- [TASK ITEM]: Wherever the string "priority" turns up in the data, copy the whole line.

------ EXTRACTED MATERIAL

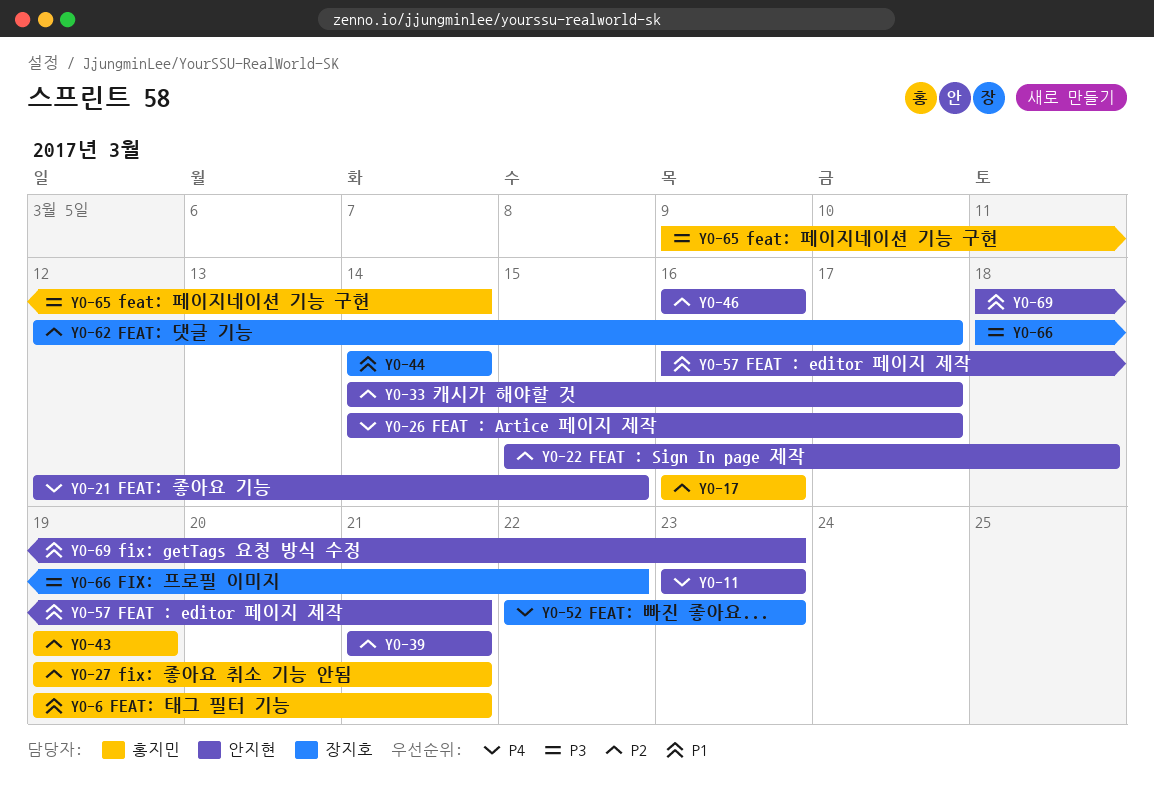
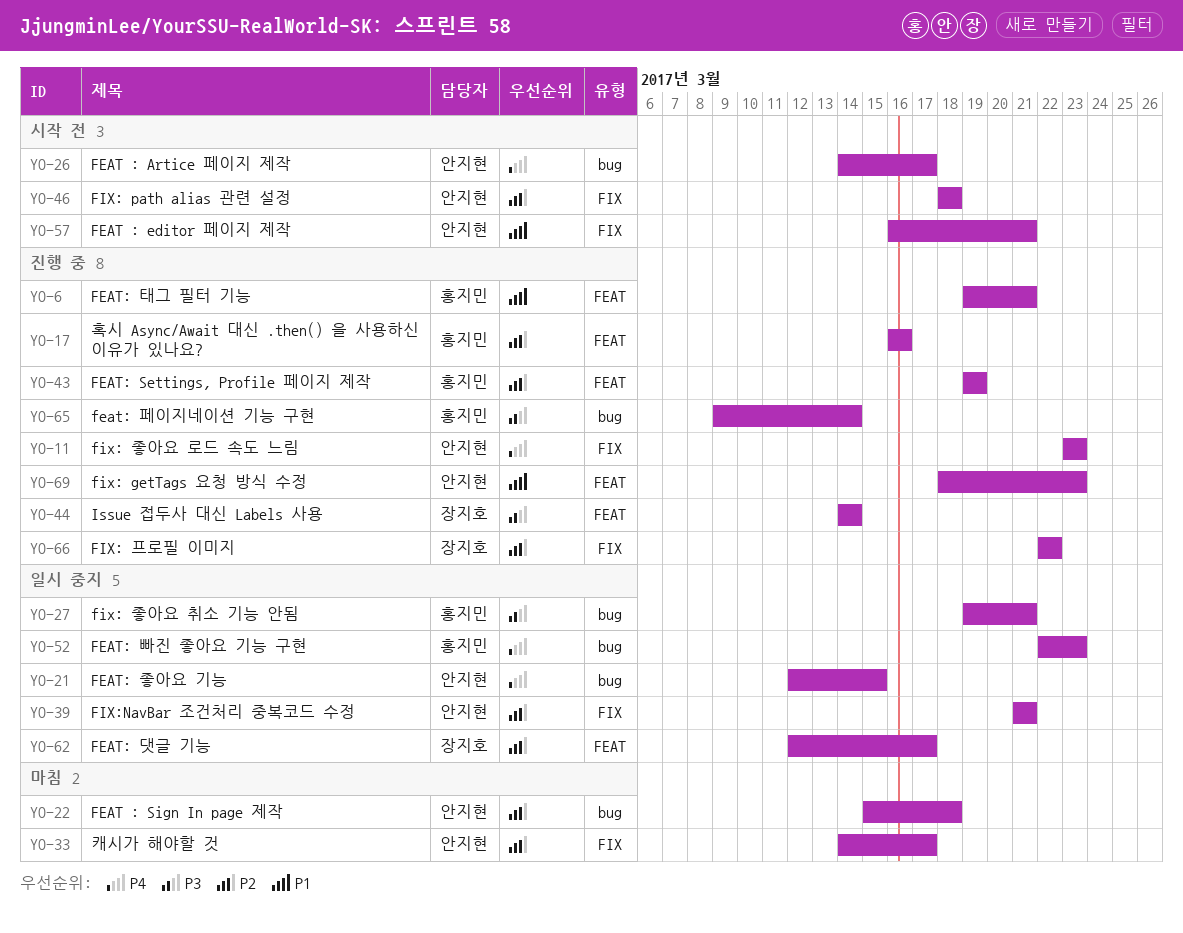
YO-27, priority: P2 -> P3
YO-44, priority: P1 -> P3
YO-46, start: Mar 16 -> Mar 18
YO-46, due: Mar 16 -> Mar 18
YO-52, owner: 장지호 -> 홍지민
YO-66, priority: P3 -> P2
YO-66, start: Mar 18 -> Mar 22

------------

- [ANSWER TO THIS EXERCISE]:
YO-27, priority: P2 -> P3
YO-44, priority: P1 -> P3
YO-66, priority: P3 -> P2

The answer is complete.